> **Text to read**
Nova Scotia Power should shoulder the risk related to its partnership in a Lunenburg County wind farm instead of expecting ratepayers to do so, a Halifax developer told the provincial regulator Wednesday.
John Brereton, president of Natural Forces Wind Inc., urged the Nova Scotia Utility and Review Board to reject the power company’s bid to include its $93-million share of the capital cost of the South Canoe project in rates.
“We do not believe that the work order should proceed,” Brereton said in a public presentation during a hearing in Halifax. “We do not believe that it is in the best interests of the Nova Scotian ratepayer.”
Nova Scotia Power is partnered with Oxford Frozen Foods and Hantsport’s Minas Basin Pulp and Power on the $200-million wind farm.
The utility owns a 49 per cent stake in South Canoe.
The 102-megawatt project, slated to be operational by January 2015, will be Nova Scotia’s largest wind farm.
South Canoe was approved by the province’s renewable electricity administrator last August after a competitive bidding process.

> **Data extract**

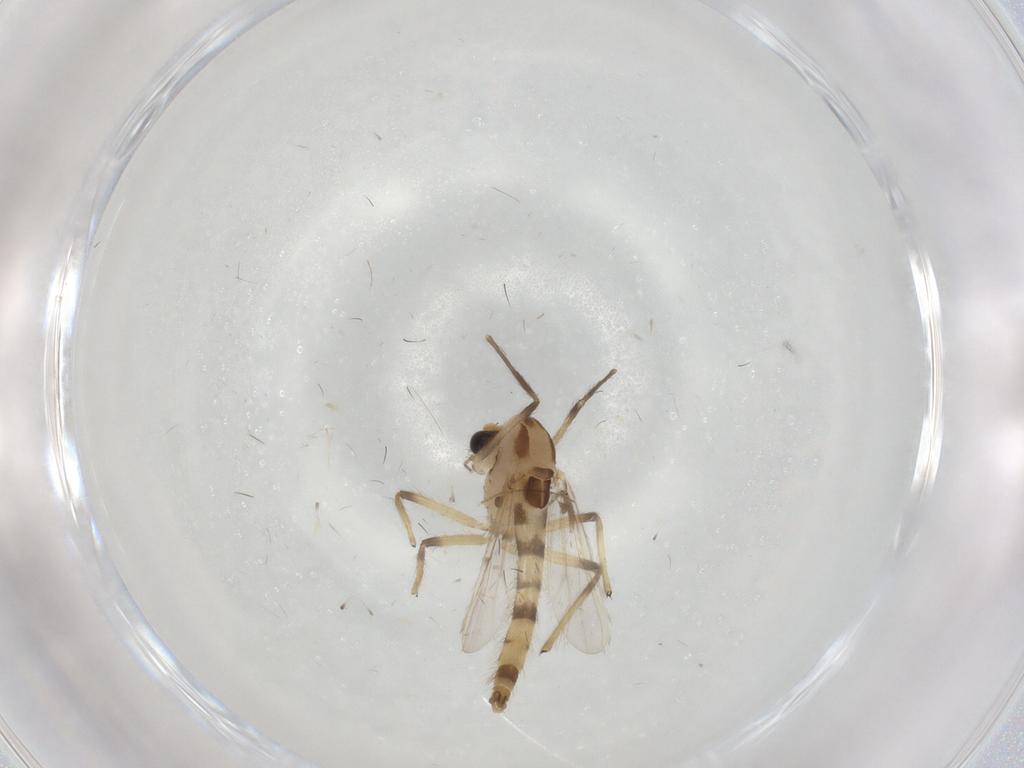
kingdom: Animalia
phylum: Arthropoda
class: Insecta
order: Diptera
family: Chironomidae
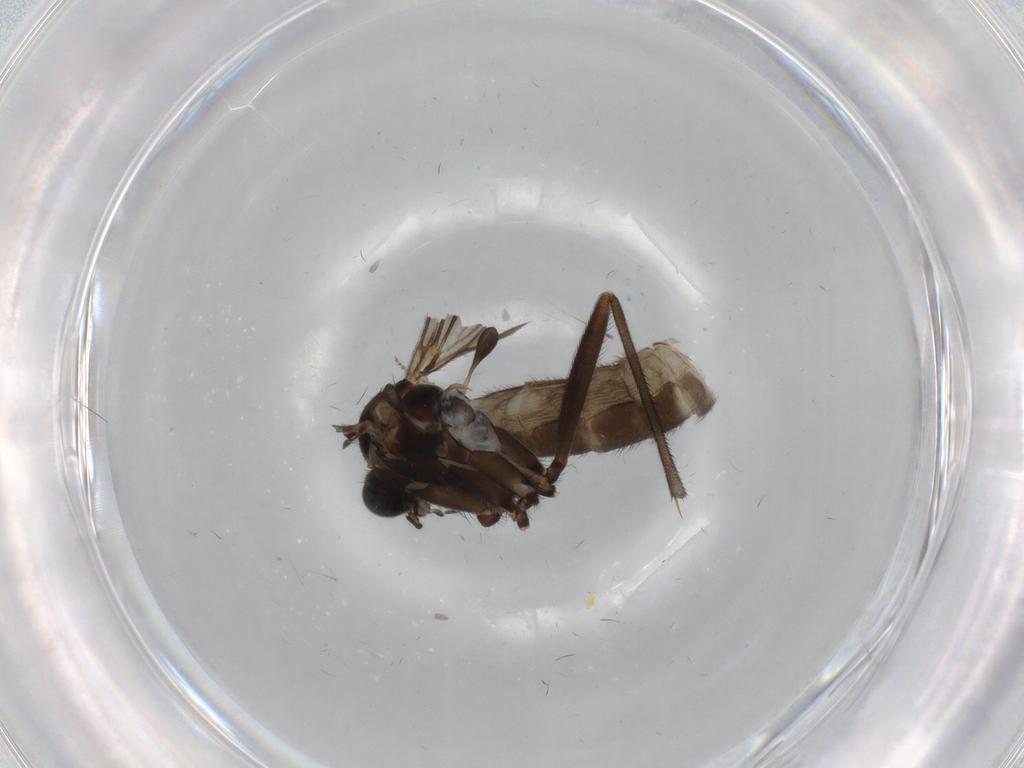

> **Objective 1**
Answer these from the South Canoe wind farm article:
(a) What share of South Canoe does the utility own?
(b) What is the generating capacity of the project?
(c) Who approved South Canoe, and when?
> **Objective 2**
Continue the article about the South Canoe wind farm hearing from the point where it stops.

> **Answer 1**
(a) A 49 per cent stake.
(b) 102 megawatts.
(c) The province's renewable electricity administrator approved it last August.

> **Answer 2**
The independent administrator, Massachusetts-based consultant Power Advisory LLC, had 19 projects from which to choose in awarding contracts for about 100 megawatts of renewable electricity.
John Dalton, who heads Power Advisory, was also recently hired by the Energy Department to produce a study on the proposed Maritime Link project.
All three of the wind farms that Dalton selected as the best value for ratepayers were backed by Nova Scotia Power. The third project is 13-megawatt Sable Wind, which is being developed by the Municipality of the District of Guysborough.
South Canoe was divided into two wind farms, each majority-owned by the Braggs or Jodreys – two of Nova Scotia’s leading business families – because of size limits on proposed projects.
Brereton, whose company was among the losing developers, said ratepayers should only be on the hook for the cost of buying electricity produced by South Canoe, not potential capital cost overruns or other unforeseen expenses.
The wind farms were awarded 20-year deals by the administrator to sell their electricity to Nova Scotia Power at a fixed price.
Contract details are removed from the public version of regulatory filings in the case.
Dalton has said the average price for the electricity from the three wind farms is $70 to $75 per megawatt hour.
“In submitting our bids, and in line with the (request for proposals)process, we priced in all of the risks associated with delivering a price per kilowatt hour to the ratepayer,” the Natural Resources president told the hearing. “Nova Scotia Power, in this application, is now looking to shift risks onto the ratepayer and those risks are considerable.”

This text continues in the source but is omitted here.